━━ ВЫБРАННЫЙ ОТРЫВОК

При классическом сценарии обыска его проводили несколько человек. Их могли сопровождать представители домоуправления, которые бывали раньше в этих квартирах и могли навести стражей порядка на нужный след. Обязательной особенностью данного вида обыска было наличие ордера и описи изъятых вещей. Как правило, обыскивающие были вооружены. Хозяину квартиры предлагалось добровольно сдать имущество, которое, по его мнению, являлось предметами роскоши, либо, по их мнению, могло быть предметом контрреволюционной деятельности, особенно во время голода и народных бедствий. Особый интерес обыскивающие проявляли к золоту, драгоценным камням, одежде и ценным изделиям. Книги, рукописи и прочее содержимое квартир их интересовало в меньшей степени, если не проводился обыск у контрреволюционеров с целью выявить компрометирующие материалы. В ряде случаев допускался и личный обыск, хотя в этом случае старались придерживаться принятых в обществе мер.

В зависимости от результатов обыска мог быть проведен арест всех живших в квартире или части их, поэтому, разумеется, избегали задерживать несовершеннолетних, большую часть женщин и пожилых людей, нуждающихся в уходе. Вместе с тем этот порядок не всегда соблюдался. Во время произвола, начавшегося в сентябре 1918, могли быть арестованы дети даже не подросткового возраста. Так, в частности, «1 сентября, суббота, нет ни одной, буквально, семьи, где бы не было схваченных, увезенных, совсем пропавших. (Красный Крест наш давно разогнан, к арестованным никто не допускается, но и пищи им не дается). Арестована О. Л. Керенская, ее мать и два сына, дети 8 и 13 лет[49]. Вероятно, З.Н. Гиппиус восприняла ходившие в то время многочисленные слухи в искаженном варианте, но так как этим слухам верили, возможно, они имели под собой какую-либо основу. Арестованных направляли в ЧК, который служил приемником- распределителем для отправки в другие тюрьмы.

━━━━
━━ ИСХОДНЫЕ ДАННЫЕ

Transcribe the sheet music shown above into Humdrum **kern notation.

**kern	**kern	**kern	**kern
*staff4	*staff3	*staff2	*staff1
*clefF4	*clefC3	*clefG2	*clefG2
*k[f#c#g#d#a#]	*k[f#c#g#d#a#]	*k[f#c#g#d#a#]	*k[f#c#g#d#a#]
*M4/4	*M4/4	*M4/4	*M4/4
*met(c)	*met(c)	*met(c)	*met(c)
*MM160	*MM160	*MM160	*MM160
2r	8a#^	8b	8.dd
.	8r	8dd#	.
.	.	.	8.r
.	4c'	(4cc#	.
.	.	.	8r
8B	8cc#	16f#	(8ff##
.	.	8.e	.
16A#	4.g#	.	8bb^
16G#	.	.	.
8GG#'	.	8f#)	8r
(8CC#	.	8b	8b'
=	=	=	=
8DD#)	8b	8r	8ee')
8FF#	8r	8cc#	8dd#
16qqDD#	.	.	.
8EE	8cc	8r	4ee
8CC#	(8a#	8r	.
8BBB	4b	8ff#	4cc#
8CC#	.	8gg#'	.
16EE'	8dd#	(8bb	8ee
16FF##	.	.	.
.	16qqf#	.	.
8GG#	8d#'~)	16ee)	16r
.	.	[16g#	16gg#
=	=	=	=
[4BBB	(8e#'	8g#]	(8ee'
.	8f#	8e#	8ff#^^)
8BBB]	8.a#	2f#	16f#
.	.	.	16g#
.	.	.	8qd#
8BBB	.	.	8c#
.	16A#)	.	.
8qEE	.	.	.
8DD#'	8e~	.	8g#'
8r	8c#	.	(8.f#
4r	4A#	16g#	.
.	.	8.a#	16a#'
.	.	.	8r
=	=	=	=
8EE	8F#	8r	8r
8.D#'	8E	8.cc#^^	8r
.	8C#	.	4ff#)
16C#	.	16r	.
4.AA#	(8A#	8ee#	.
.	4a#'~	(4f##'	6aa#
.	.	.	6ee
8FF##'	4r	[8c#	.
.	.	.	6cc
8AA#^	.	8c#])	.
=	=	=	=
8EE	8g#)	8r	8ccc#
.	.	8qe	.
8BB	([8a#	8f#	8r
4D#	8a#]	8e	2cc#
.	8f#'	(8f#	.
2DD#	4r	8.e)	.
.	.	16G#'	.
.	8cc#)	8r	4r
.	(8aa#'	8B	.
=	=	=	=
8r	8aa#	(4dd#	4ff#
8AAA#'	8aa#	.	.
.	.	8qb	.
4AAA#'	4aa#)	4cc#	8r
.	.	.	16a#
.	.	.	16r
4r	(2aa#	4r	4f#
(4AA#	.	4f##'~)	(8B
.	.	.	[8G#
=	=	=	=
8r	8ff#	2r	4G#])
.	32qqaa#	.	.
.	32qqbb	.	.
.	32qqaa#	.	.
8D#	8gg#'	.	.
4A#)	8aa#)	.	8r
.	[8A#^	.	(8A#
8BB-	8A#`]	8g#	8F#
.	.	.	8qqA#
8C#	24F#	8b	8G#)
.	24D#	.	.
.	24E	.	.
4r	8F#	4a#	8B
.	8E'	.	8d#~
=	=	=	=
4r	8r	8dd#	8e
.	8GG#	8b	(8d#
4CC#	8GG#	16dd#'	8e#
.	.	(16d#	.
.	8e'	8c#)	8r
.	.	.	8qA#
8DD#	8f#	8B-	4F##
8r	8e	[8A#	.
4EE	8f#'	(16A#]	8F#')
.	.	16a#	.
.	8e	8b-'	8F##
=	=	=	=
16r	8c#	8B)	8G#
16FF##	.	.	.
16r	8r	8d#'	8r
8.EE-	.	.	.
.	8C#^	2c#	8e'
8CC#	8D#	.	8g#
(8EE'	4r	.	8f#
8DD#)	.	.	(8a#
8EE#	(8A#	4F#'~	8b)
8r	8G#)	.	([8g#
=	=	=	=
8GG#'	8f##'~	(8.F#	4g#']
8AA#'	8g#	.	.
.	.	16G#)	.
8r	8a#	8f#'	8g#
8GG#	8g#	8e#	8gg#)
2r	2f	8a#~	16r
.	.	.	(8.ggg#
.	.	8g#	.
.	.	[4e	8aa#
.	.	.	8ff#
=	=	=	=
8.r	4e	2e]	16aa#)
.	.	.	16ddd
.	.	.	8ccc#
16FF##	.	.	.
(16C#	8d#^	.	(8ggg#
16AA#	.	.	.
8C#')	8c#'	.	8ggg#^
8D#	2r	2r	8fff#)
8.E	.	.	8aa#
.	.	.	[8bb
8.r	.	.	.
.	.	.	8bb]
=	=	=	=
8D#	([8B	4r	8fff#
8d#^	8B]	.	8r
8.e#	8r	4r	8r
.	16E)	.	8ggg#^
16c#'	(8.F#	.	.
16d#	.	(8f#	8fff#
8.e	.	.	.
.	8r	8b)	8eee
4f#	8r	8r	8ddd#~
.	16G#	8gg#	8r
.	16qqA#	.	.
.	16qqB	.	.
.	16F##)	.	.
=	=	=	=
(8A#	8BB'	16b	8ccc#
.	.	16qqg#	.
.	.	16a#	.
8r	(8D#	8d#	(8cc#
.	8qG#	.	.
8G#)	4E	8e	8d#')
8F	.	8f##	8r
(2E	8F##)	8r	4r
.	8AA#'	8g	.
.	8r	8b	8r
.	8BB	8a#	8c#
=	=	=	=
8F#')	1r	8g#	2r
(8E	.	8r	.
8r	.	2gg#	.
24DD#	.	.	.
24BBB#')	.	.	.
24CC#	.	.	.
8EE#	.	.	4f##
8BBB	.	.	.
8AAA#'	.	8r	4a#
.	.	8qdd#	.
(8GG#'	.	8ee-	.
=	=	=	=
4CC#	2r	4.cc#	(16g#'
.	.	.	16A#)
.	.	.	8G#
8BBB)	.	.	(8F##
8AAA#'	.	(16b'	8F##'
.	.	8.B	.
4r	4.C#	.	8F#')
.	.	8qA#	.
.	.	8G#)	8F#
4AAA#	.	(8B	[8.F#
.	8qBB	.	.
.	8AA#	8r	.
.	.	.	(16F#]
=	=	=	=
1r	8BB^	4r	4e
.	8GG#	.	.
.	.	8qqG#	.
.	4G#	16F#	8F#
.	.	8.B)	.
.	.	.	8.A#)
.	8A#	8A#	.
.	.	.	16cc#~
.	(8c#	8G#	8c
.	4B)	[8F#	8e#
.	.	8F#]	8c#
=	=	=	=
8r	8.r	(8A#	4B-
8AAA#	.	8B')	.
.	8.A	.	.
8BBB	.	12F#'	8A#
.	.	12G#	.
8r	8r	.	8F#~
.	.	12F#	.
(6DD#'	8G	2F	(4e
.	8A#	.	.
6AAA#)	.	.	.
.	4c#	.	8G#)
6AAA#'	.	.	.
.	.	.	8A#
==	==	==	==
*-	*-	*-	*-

━━━━

УСЛОВИЕ ЗАДАНИЯ:
Пожалуйста, перепишите целиком приведенный выше отрывок об обысках и арестах, ничего в нем не меняя.

РЕШЕНИЕ ЗАДАНИЯ:
При классическом сценарии обыска его проводили несколько человек. Их могли сопровождать представители домоуправления, которые бывали раньше в этих квартирах и могли навести стражей порядка на нужный след. Обязательной особенностью данного вида обыска было наличие ордера и описи изъятых вещей. Как правило, обыскивающие были вооружены. Хозяину квартиры предлагалось добровольно сдать имущество, которое, по его мнению, являлось предметами роскоши, либо, по их мнению, могло быть предметом контрреволюционной деятельности, особенно во время голода и народных бедствий. Особый интерес обыскивающие проявляли к золоту, драгоценным камням, одежде и ценным изделиям. Книги, рукописи и прочее содержимое квартир их интересовало в меньшей степени, если не проводился обыск у контрреволюционеров с целью выявить компрометирующие материалы. В ряде случаев допускался и личный обыск, хотя в этом случае старались придерживаться принятых в обществе мер.

В зависимости от результатов обыска мог быть проведен арест всех живших в квартире или части их, поэтому, разумеется, избегали задерживать несовершеннолетних, большую часть женщин и пожилых людей, нуждающихся в уходе. Вместе с тем этот порядок не всегда соблюдался. Во время произвола, начавшегося в сентябре 1918, могли быть арестованы дети даже не подросткового возраста. Так, в частности, «1 сентября, суббота, нет ни одной, буквально, семьи, где бы не было схваченных, увезенных, совсем пропавших. (Красный Крест наш давно разогнан, к арестованным никто не допускается, но и пищи им не дается). Арестована О. Л. Керенская, ее мать и два сына, дети 8 и 13 лет[49]. Вероятно, З.Н. Гиппиус восприняла ходившие в то время многочисленные слухи в искаженном варианте, но так как этим слухам верили, возможно, они имели под собой какую-либо основу. Арестованных направляли в ЧК, который служил приемником- распределителем для отправки в другие тюрьмы.